Es de sobra conocido que una minoría gobierna y oscurece la economía para que la mayoría sirvamos sus intereses.
Es público y notorio que habitamos un sistema racista que da valores, derechos y privilegios distintos a las personas según sea su color de piel y su origen. (La raza como tal ni siquiera existe.)
Está más que probado que los hombres campan a sus anchas en una lógica y una práctica en que ellos tienen la credibilidad, el poder y la potencia que no tenemos nosotras.
Es meridiana la costumbre empresarial por la que las personas somos tratadas como consumidores y se nos engaña y manipula con el único fin de que gastemos.

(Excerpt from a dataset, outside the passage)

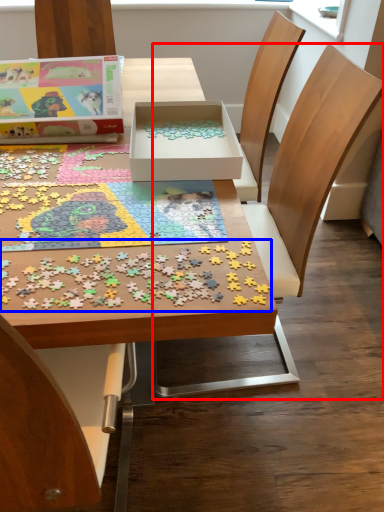
Question: Among these objects, which one is farthest to the camera, chair (highlighted by a red box) or jigsaw puzzle (highlighted by a blue box)?

Choices:
 (A) chair
 (B) jigsaw puzzle

Answer: (A)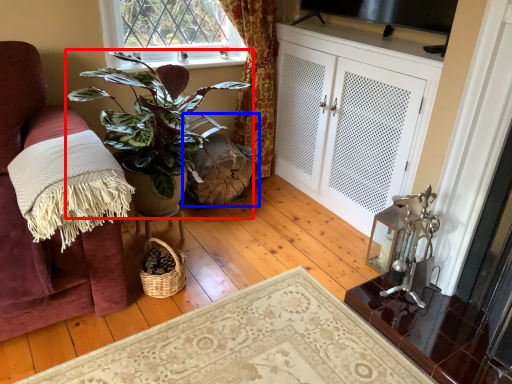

Ha quedado clarinete que los estados funcionan como adalides del capital y que, según en qué manos caigan, pueden volverse nuestra peor pesadilla, a través de sus fuerzas represoras.
¿¡Por qué coño seguimos haciendo como si nada pasara!?
Por un poquito de paz, dice Carlos.
Para vivir tranquila, asegura Carmela.
Porque no se puede hacer nada, se ofende Juan Luis.
¿Hasta qué punto es ético colaborar con este estado de cosas respetando el voto de silencio? ¿Qué nos dan a cambio de él? ¿Hasta dónde hay que llegar para que a la mentalidad del opresor que llevamos dentro se le impongan nuestras propias entrañas y la lógica de supervivencia de la especie? ¿Qué paz y tranquilidad son estas en que todas las demás mueren? ¿Es que acaso estáis bien?
No todas podemos ser activistas, dice Nuria.
Bueno. Pero hay tanto ¡tanto! que sí podemos hacer. Desde comprar con conciencia a no exponernos a sus medios de corrosión mental. Desde escuchar historias de la otredad a generarlas. Defender los cuidados, difundir la alegría genuina, vivir en comunitario, defender y honrar lo vulnerable, revisarnos por dentro, llevar la justicia social a los bares, darle voz.
No podremos decir que no se veía venir, que no estábamos avisados. Hagamos algo, joder, mientras tanto, pues se nos va la vida en ello.